AS MENTIONED IN MY ENTRY, STREET PHOTOGRAPHY ~ a first world problem, my intention was to make a photo book-the same pictures in color and monochrome in separate groupings-to investigate the differing viewing and appreciation experience (if any) between color and monochrome versions of the same pictures.

Initially, my thought was to limit the number of pictures to 10. That was, in part, cuz, not being a street photographer, I thought that coming up with 10 good street pictures might be a stretch. As it turns out, much to my surprise, I came up 30 very good-(iMo) picture possibilities, So, my now second first-world problem is editing down the choices to 10 just pictures.

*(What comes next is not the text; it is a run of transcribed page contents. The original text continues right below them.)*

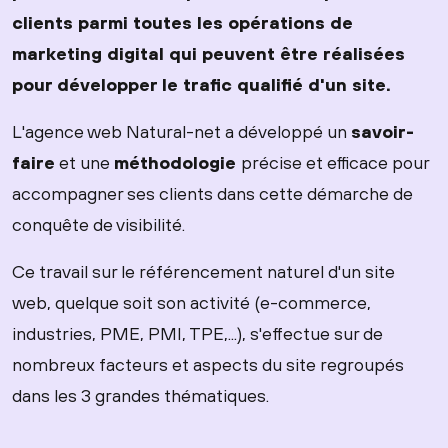
clients parmi toutes les opérations de
marketing digital qui peuvent être réalisées
pour développer le trafic qualifié d'un site.
L'agence web Natural-net a développé un
savoir-
faire
et une
méthodologie
précise et efficace pour
accompagner ses clients dans cette démarche de
conquête de visibilité.
Ce travail sur le référencement naturel d'un site
web, quelque soit son activité (e-commerce,
industries, PME, PMI, TPE,...), s'effectue sur de
nombreux facteurs et aspects du site regroupés
dans les 3 grandes thématiques.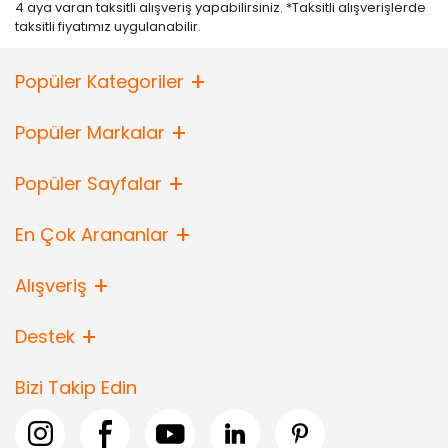
4 aya varan taksitli alışveriş yapabilirsiniz. *Taksitli alışverişlerde
taksitli fiyatımız uygulanabilir.
Popüler Kategoriler
Popüler Markalar
Popüler Sayfalar
En Çok Arananlar
Alışveriş
Destek
Bizi Takip Edin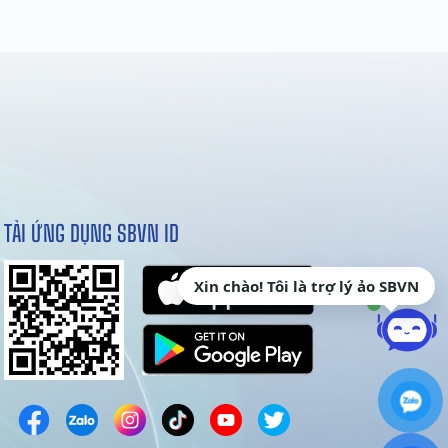
TẢI ỨNG DỤNG SBVN ID
Xin chào! Tôi là trợ lý ảo SBVN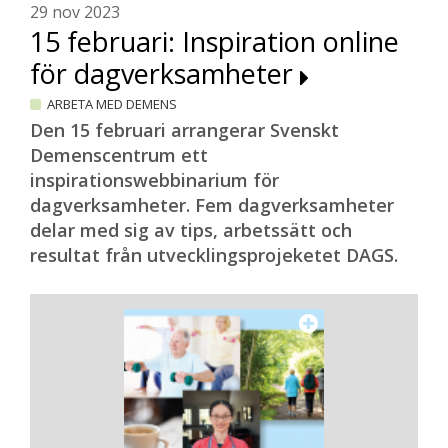
29 nov 2023
15 februari: Inspiration online
för dagverksamheter
ARBETA MED DEMENS
Den 15 februari arrangerar Svenskt
Demenscentrum ett
inspirationswebbinarium för
dagverksamheter. Fem dagverksamheter
delar med sig av tips, arbetssätt och
resultat från utvecklingsprojeketet DAGS.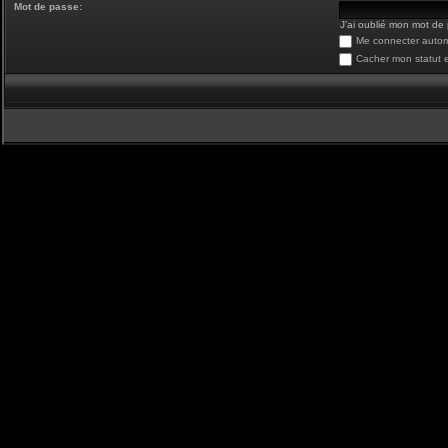
Mot de passe:
J’ai oublié mon mot de
Me connecter autom
Cacher mon statut e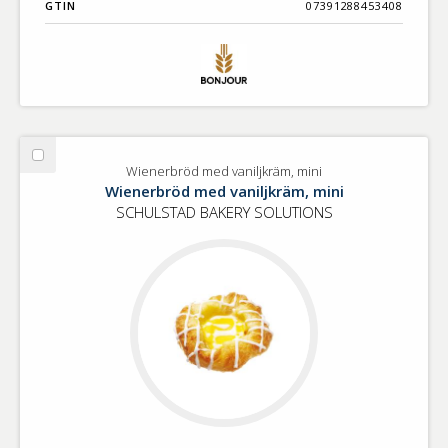
GTIN
07391288453408
Välj
Wienerbröd med vaniljkräm, mini
Wienerbröd
Wienerbröd med vaniljkräm, mini
med
SCHULSTAD BAKERY SOLUTIONS
vaniljkräm,
mini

After several go-arounds I narrowed it down to 15 strong pictures. So I thought, 15 it is until…I started designing the book-each spread with a picture on one page, location caption on the facing page-at which point I realized I was creating a 66(ish) page book. While the number of pages, per se, is not an issue, the cost of such a photo book with the design and production values I want-premium paper, lay-flat pages, 6C printing-would be in the $100USD + range. Once again, the cost is not an issue for me….except….

…what I hoped to create was a book in the $30USD range in order that some of you, the blog followers, might be interested in acquiring the book. Not because I am a brilliant picture maker but, rather, to partake in the investigation, re: color v monochrome of the same pictures, of whether there is a difference in the viewing and appreciation experience.

If there is an interest, I will edit the pictures down 8 or so and make a soft-cover book with 4C instead of 6C printing. The book would be available direct from the POD printer, Blurb. If anyone is interested just hit the LIKE button. FYI, I am not looking for big numbers. 5-6 would be enough for me to make the effort. And, BTW, I would be selling the book at cost.